■ Consigne écrite: Résumez le texte à lire en deux phrases.

■ Texte à lire:
....................

« Tel est aveugle celui qui croyait voir ». C’est ainsi que nous pourrions résumer la page d’Évangile que nous venons d’entendre. En effet, les pharisiens, grands connaisseurs et applicateurs de la Loi, moralisateurs, se disant disciples de Moïse, prétendent ne pas être aveugles, avoir une claire vision de ce que dit la Loi et comment l’accomplir, ils croient être justes contrairement au reste du peuple composé de pécheurs. Cet aveugle de naissance, en particulier, s’il est ainsi, a dû nécessairement commettre quelque péché, lui ou ses parents. Les pharisiens n’ont donc pas de leçons à recevoir des autres et sûrement pas de cet homme-là car ce sont eux les donneurs de leçons.

Ce faisant, tout en prétendant avoir la clé de la connaissance, ils la jettent, n’y entrent pas eux-mêmes dans cette connaissance, refusent la Vérité, et empêchent les autres d’y accéder, quitte à user de menace comme avec les parents de cet homme né aveugle. Ils prétendent jeûner plusieurs fois par semaine, verser la dîme de tout ce qu’ils gagnent, mener une vie parfaite, mais en réalité ils jugent les autres, sont attachés aux mondanités, ne pensent qu’à bien paraître, à obtenir puis conserver une bonne place sociale. Ils sont amis de l’argent, au détriment des autres, en particulier des pauvres et de ceux qui sont rejetés par la société.

Et surtout, fait étonnant, ces prétendus clairvoyants ne connaissent pas d’où vient Jésus, ni son identité réelle. Ils ne veulent pas reconnaître en Lui, le Christ, le Messie, le Sauveur du monde, le Fils de l’homme. Alors à la mesure dont ils jugent les autres ils seront jugés, à jeter dehors cet homme, ils se condamnent eux-mêmes à être jetés en dehors du Royaume de Dieu. Eux qui disent « nous voyons », ils ne voient pas leur propre péché et celui-ci demeure.

Frères et sœurs, ne sommes-nous pas nous aussi, par moments, de ces pharisiens-là ? Ne sommes-nous pas tentés parfois de juger les autres, de croire que nous-mêmes n’avons pas de péché, ou alors pas grand-chose, que nous n’avons pas besoin au fond d’être sauvé car nous appliquons plutôt bien les préceptes de notre religion, ou en tout cas nous ne sommes pas comme les autres hommes qui ne connaissent pas le Christ. Mais le connaissons-nous vraiment, le Christ ?

....................

■ Lignes fournies:
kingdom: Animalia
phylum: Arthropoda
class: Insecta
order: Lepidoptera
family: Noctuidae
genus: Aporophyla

....................

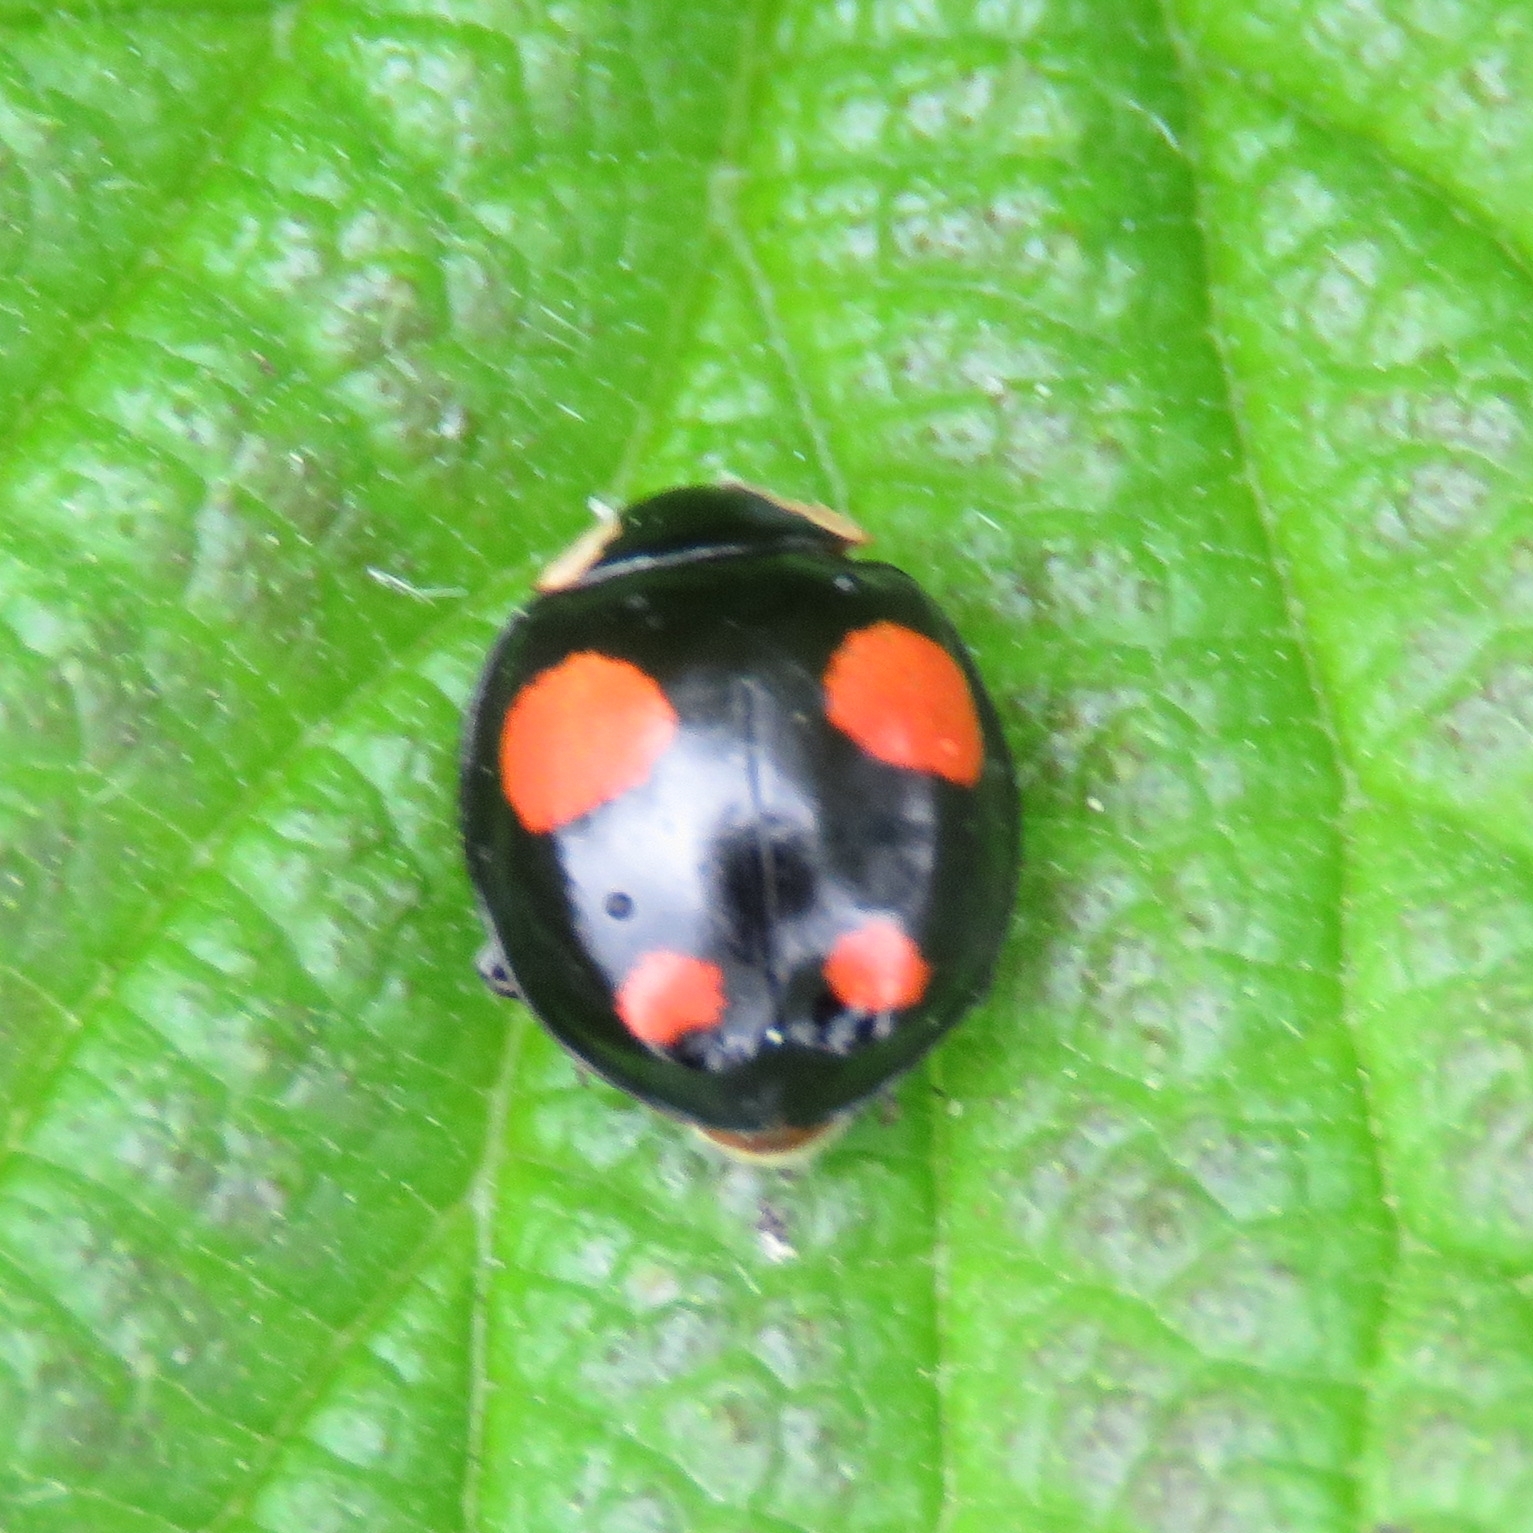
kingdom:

....................

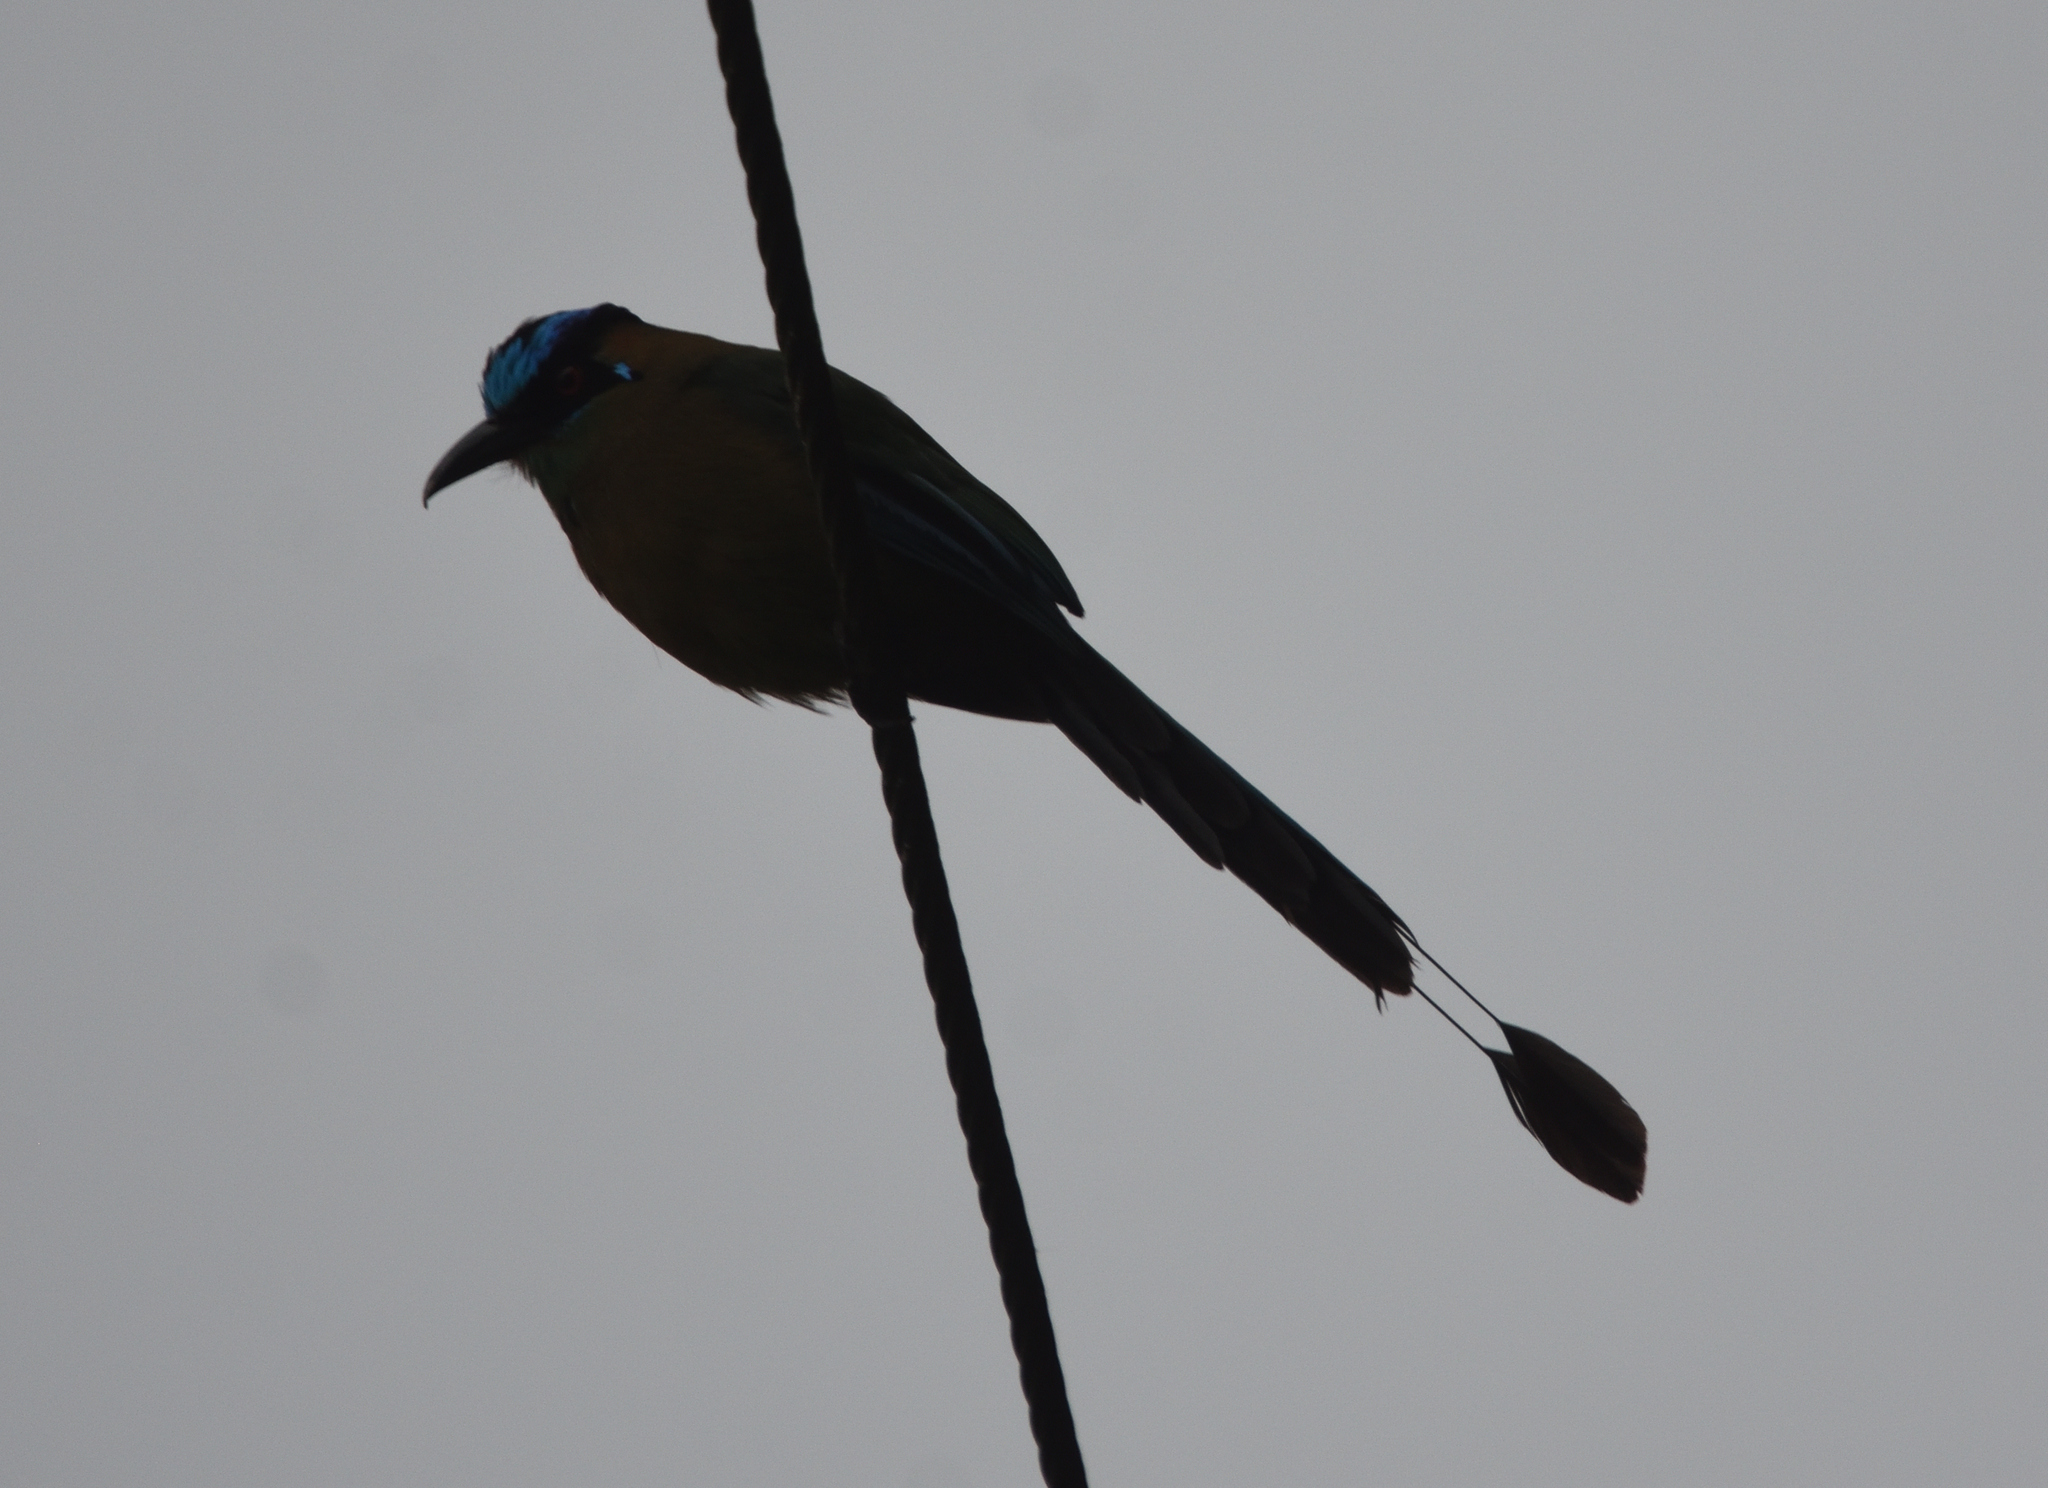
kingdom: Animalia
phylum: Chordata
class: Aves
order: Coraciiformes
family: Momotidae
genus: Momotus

....................

■ Réponse complète: Les pharisiens, qui se disent justes et prétendent voir clairement ce que dit la Loi, jugent les autres, dont l'aveugle de naissance, refusent la Vérité et ne reconnaissent pas en Jésus le Christ, sans voir leur propre péché, qui demeure. Le texte demande ensuite aux frères et sœurs s'ils ne sont pas eux aussi parfois tentés de juger les autres et de croire qu'ils n'ont pas de péché.